Every time you enter a new host you arrive in the middle of their lives, Damian Martin explains, “They’re usually in the middle of some situation, a struggle.” While you have a mission as the parasite, you will “come up against [the host’s] desires and the path they’re trying to take in the world” and you decide whether you care about their wants. You can choose to get involved, improve their lives, or you can simply focus on your own task, tweaking their actions to get the emotional fix you need to progress. “I want to try and allow for the player to have a discursive relationship with manipulation and what manipulation means,” Damian Martin says.
As Damian Martin tells it, Signet City is a culmination of influences from videogames, boardgames, and beyond. But it’s also a reaction against tropes they’ve hit up against as a critic and a developer.
“One of my problems I have with RPGs is this kind of protagonist syndrome, where everybody has to want to give you a quest,” Damian Martin explains. “I especially found it when working on Citizen Sleeper. It doesn’t matter how clever you want to be as a designer, it’s so hard to get away from ‘Hi outsider, do you want to help me with these varmints?’ It’s actually fundamental to the form. It’s really limiting on the kind of stories you can tell. You spend so much time as a writer just passing objective information to the player, and I don’t want to do that in my writing. I want to spend time dealing with the interior life of the characters.”
The design of Signet City is their attempt to attack those structures. By arriving in already fully-formed characters, Damian Martin avoids casting players as the helpful outsider. “When you drop into the mind of one of your hosts, that host has friends, they have family, they have struggles, they have psychic battles internally that they’re struggling between whether or not they go one way or another, whether or not they’re going to follow tradition or strike out somewhere new,” they explain. “Each of the characters is built around this.”
By casting the player as a brain worm, Damian Martin sidesteps the introduction scene where you meet a questgiver and they lay out the stakes of their life before recruiting you to help them. “It’s almost like the host is the character giving you the quest,” Damian Martin says. “They’re the one who needs something from you, but they don’t know you exist. You’re a silent influence in their mind, you can see their thoughts and experience them.”

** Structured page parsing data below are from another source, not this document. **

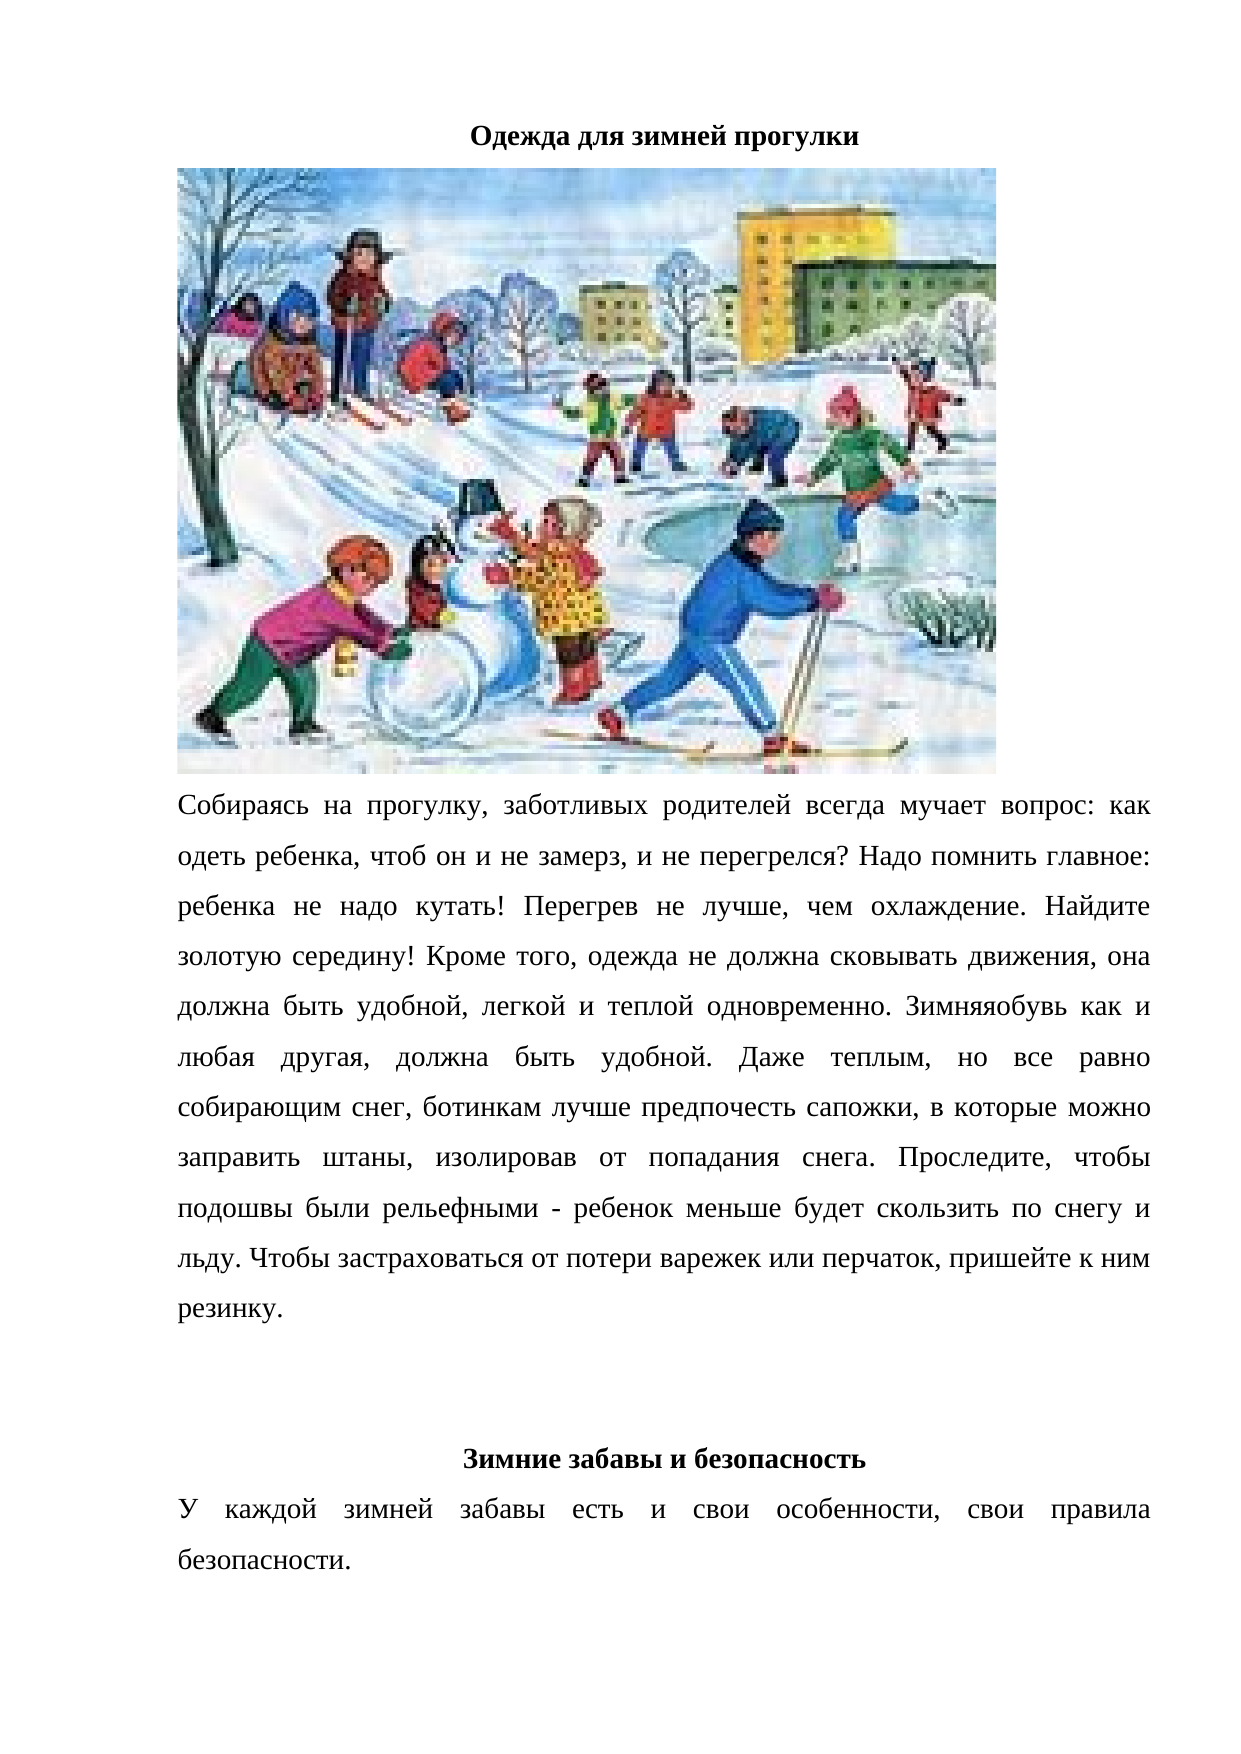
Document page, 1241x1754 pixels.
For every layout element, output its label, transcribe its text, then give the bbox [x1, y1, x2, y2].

text Собираясь на прогулку, заботливых родителей всегда мучает вопрос: как одеть ребенка, чтоб он и не замерз, и не перегрелся? Надо помнить главное: ребенка не надо кутать! Перегрев не лучше, чем охлаждение. Найдите золотую середину! Кроме того, одежда не должна сковывать движения, она должна быть удобной, легкой и теплой одновременно. Зимняяобувь как и любая другая, должна быть удобной. Даже теплым, но все равно собирающим снег, ботинкам лучше предпочесть сапожки, в которые можно заправить штаны, изолировав от попадания снега. Проследите, чтобы подошвы были рельефными - ребенок меньше будет скользить по снегу и льду. Чтобы застраховаться от потери варежек или перчаток, пришейте к ним резинку. [177, 787, 1152, 1324]
text Одежда для зимней прогулки [177, 118, 1152, 152]
text У каждой зимней забавы есть и свои особенности, свои правила безопасности. [177, 1492, 1152, 1576]
picture [177, 168, 997, 774]
text Зимние забавы и безопасность [177, 1441, 1152, 1475]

In another way, though, Damian Martin says your role in the game is very traditional, it’s just the parasitic framing makes the implicit relationship with a player character explicit. They explain what they mean using Mass Effect as an example. “You’re not Commander Shepard. You’re this weird little angel or devil on his shoulder that’s poking him or pushing him around. There’s huge potential in literalising this inherent part of the RPG form, putting it into the game and being able to narrate into it and work with it and develop it.”
Even though Signet City as an idea predates 2020’s In Other Waters and the subsequent Citizen Sleeper games, Damian Martin says they couldn’t have made it before. “I’ve learned so much about making RPGs, writing in RPGs, and what writing works for players. All of these things just tumble together and become an inevitable part of the project. I now feel competent.”
While Signet City is still in the middle of development and more than a year away from release, it’s clear that this game has been living inside Damian Martin’s head for years. It’s fed on their experiences, what they’ve seen and made, and it’s grown into something that reflects what they admire and reacts against what they dislike. When it’s ready to emerge, I’ll be eager to play it.